Consultants hired by U.S. banks to ensure they meet enforcement orders must be thoroughly vetted to make sure they’re qualified to do the job, the Office of the Comptroller of the Currency said in guidance released today.
“The OCC expects a bank to conduct appropriate due diligence to ensure that an independent consultant performing a functional engagement has the necessary expertise,” the agency said. Using consultants “does not absolve bank management or a bank’s board of directors of their responsibility for ensuring that all needed corrective actions are identified and implemented,” according to the regulator of national banks.
The OCC and other regulators frequently order banks to hire outside firms to check their compliance with enforcement actions. The OCC and Federal Reserve were subjected to criticism from lawmakers when a 2011 plan to have consultants check botched mortgages cost mortgage servicers about $2 billion and failed to help borrowers.
The new guidance directs banks to check for conflicts of interest, identify consultant staff members that worked previously at the bank, list other expert firms considered for the work, describe the financial relationship between bank and consultant and tally the number of contracts the consultant has had with the bank in the last few years. That last point will allow the OCC to weigh “whether the number of contracts of services the consultant has had or has with the bank may pose an inherent conflict of interest,” it said.
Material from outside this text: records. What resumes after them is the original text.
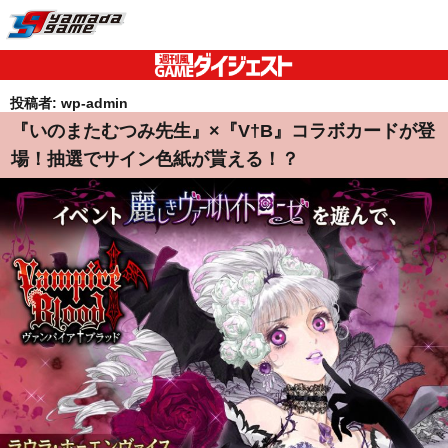
投稿者:
wp-admin
『いのまたむつみ先生』×『V†B』コラボカードが登
場！抽選でサイン色紙が貰える！？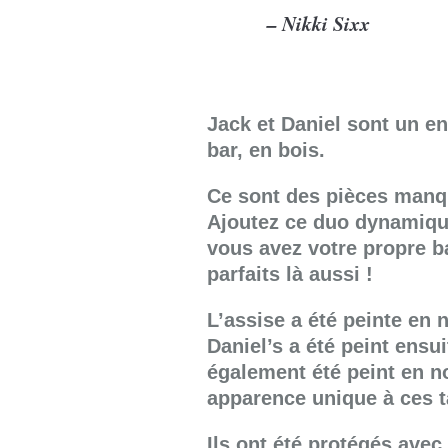
– Nikki Sixx
Jack et Daniel sont un e
bar, en bois.
Ce sont des pièces manq
Ajoutez ce duo dynamique
vous avez votre propre ba
parfaits là aussi !
L’assise a été peinte en n
Daniel’s a été peint ensu
également été peint en n
apparence unique à ces t
Ils ont été protégés ave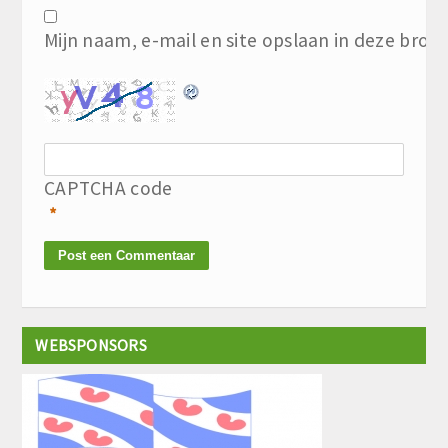
Mijn naam, e-mail en site opslaan in deze brow
CAPTCHA code
*
WEBSPONSORS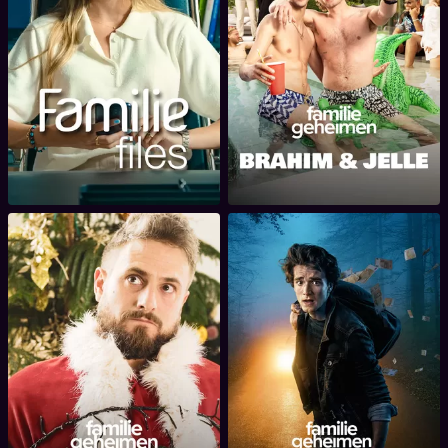
Familiegeheimen: Brahim
Familie Files
en Jelle: onbreekbare
vriendschap?
Familiegeheimen:
Familiegeheimen: Het
Gestrikt
Geheim van Raven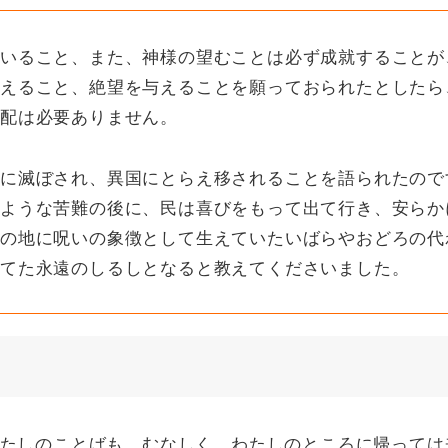
いること、また、神様の望むことは必ず成就することが
えること、絶望を与えることを願っておられたとしたら
配は必要ありません。
に滅ぼされ、異国にとらえ移されることを語られたので
ような苦難の後に、民は喜びをもって出て行き、安らか
の地に呪いの象徴として生えていたいばらやおどろの代
てた永遠のしるしとなると教えてくださいました。
わたしのことばも、むなしく、わたしのところに帰っては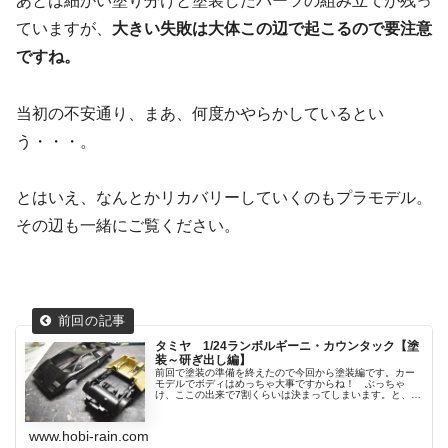
あとは細かい塗り分けと塗装したパーツの組み立てが残っ
ていますが、
大きい失敗は大体この辺で起こるので要注意
ですね。
当初の不安通り、まあ、何度かやらかしているとい
う・・・。
とはいえ、なんとかリカバリーしていくのもプラモデル。
その辺も一緒にご覧ください。
タミヤ 1/24ランボルギーニ・カウンタック【塗
装～研ぎ出し編】
前回で塗装の準備を終えたので今回から塗装編です。カー
モデルでボディはめっちゃ大事ですからね！ ぶっちゃ
け、ここの出来で7割くらいは決まってしまいます。と、い
うこ...
www.hobi-rain.com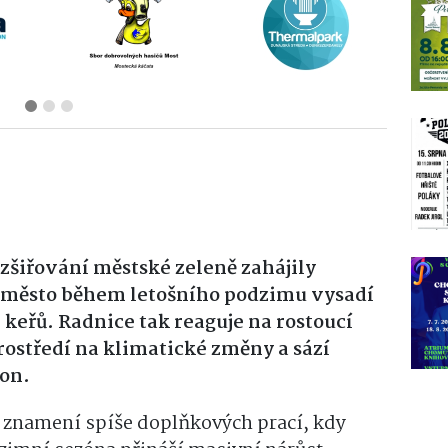
zšiřování městské zeleně zahájily
é město během letošního podzimu vysadí
keřů. Radnice tak reaguje na rostoucí
ostředí na klimatické změny a sází
kon.
e znamení spíše doplňkových prací, kdy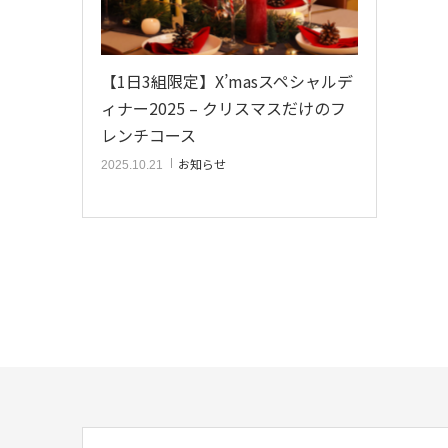
【1日3組限定】X’masスペシャルデ
ィナー2025 – クリスマスだけのフ
レンチコース
お知らせ
2025.10.21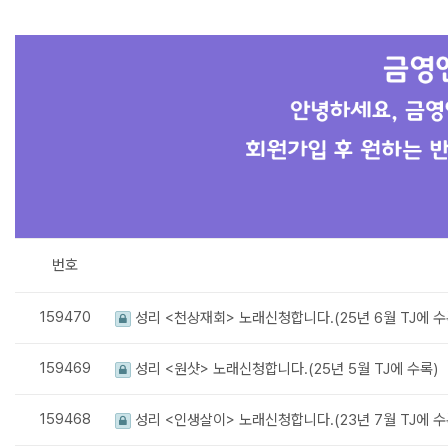
번호
159470
성리 <천상재회> 노래신청합니다.(25년 6월 TJ에 수
159469
성리 <원샷> 노래신청합니다.(25년 5월 TJ에 수록)
159468
성리 <인생살이> 노래신청합니다.(23년 7월 TJ에 수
In April, Daniel P. Stipano, the OCC’s enforcement chief, told lawmakers that his agency would welcome legislative changes to allow it to more easily take enforcement actions directly against contractors.
In several recent cases in which banks such as JPMorgan Chase & Co. (JPM:US) and HSBC Holdings Plc (HSBA) violated Bank Secrecy Act rules to guard against money laundering, regulators required them to seek outside firms to help fix their compliance programs.